Policy statements and clinical guidelines confirm the need to provide palliative care (PC) services across the medical care continuum to ease pain and improve quality of life for patients and caregivers. In situations where patients have burdensome symptoms and significant physical or mental limitations that make current clinic-based models unsuitable, home-based palliative care (HBPC) might be the best option. PC clinician leaders and health systems such as Kaiser Permanente, which has nearly 10 years of experience providing HBPC, need research guidance to determine how best to refine HBPC services to meet the rapidly growing demand for HBPC while preserving its effectiveness and affordability.
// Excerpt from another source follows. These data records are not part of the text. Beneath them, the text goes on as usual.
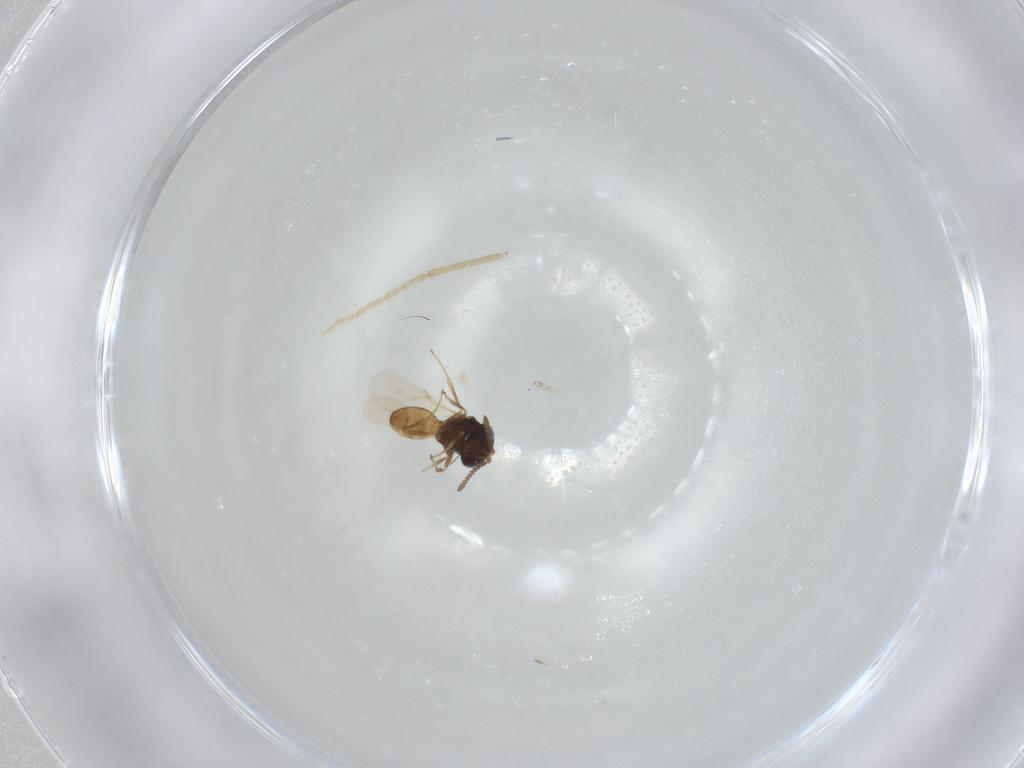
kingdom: Animalia
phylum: Arthropoda
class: Insecta
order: Hymenoptera
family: Scelionidae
The proposed study addresses this need by comparing a standard HBPC model that includes routine home visits by a nurse and provider with a tech-supported HBPC model that promotes timely, interprofessional care team coordination via video consultation with the provider while the nurse is in the patient’s home. We will conduct a cluster randomized trial across 15 sites in two Kaiser Permanente regions (Southern California and Northwest). Approximately 130 registered nurses will be randomly assigned to the tech-supported or standard HBPC model, so that half of the patient-caregiver families will receive tech-supported HBPC (approximately 5,000 patients, with about half having a caregiver participating) and the other half will receive standard HBPC.
The project team hypothesizes that tech-supported HBPC will be as effective as standard HBPC in improving outcomes that matter most to patients and caregivers. Among patients, the two primary outcomes measured will be short-term symptom improvement, and in the longer term, days spent at home in the last six months of life. Among caregivers, the primary outcome measured will be their perception of preparedness to help care for their loved one.
The project team will conduct a two-stage process using information from the medical record and phone calls to identify people over the age of 65 who have PC needs—regardless of their clinical condition—that are best met in their homes in a manner consistent with their preferences. Patients may continue receiving disease-directed curative therapy. Specific criteria will be established through input obtained from stakeholders to ensure patients are directed to PC services that best meet their needs and priorities.
Patients and caregivers in both arms will receive the following HBPC intervention components: comprehensive assessment of bio-psycho-social-spiritual needs and care planning; aggressive pain and symptom management; patient and caregiver education/skills training; medication review and management; emotional/spiritual support; care coordination, referral to community resources and other home health services as needed; and around-the-clock phone assistance for urgent matters.
If successful, the more efficient tech-supported HBPC model would translate to significantly expanded, affordable access to the fast-growing number of older patients and their caregivers who are in desperate need of PC services in their homes.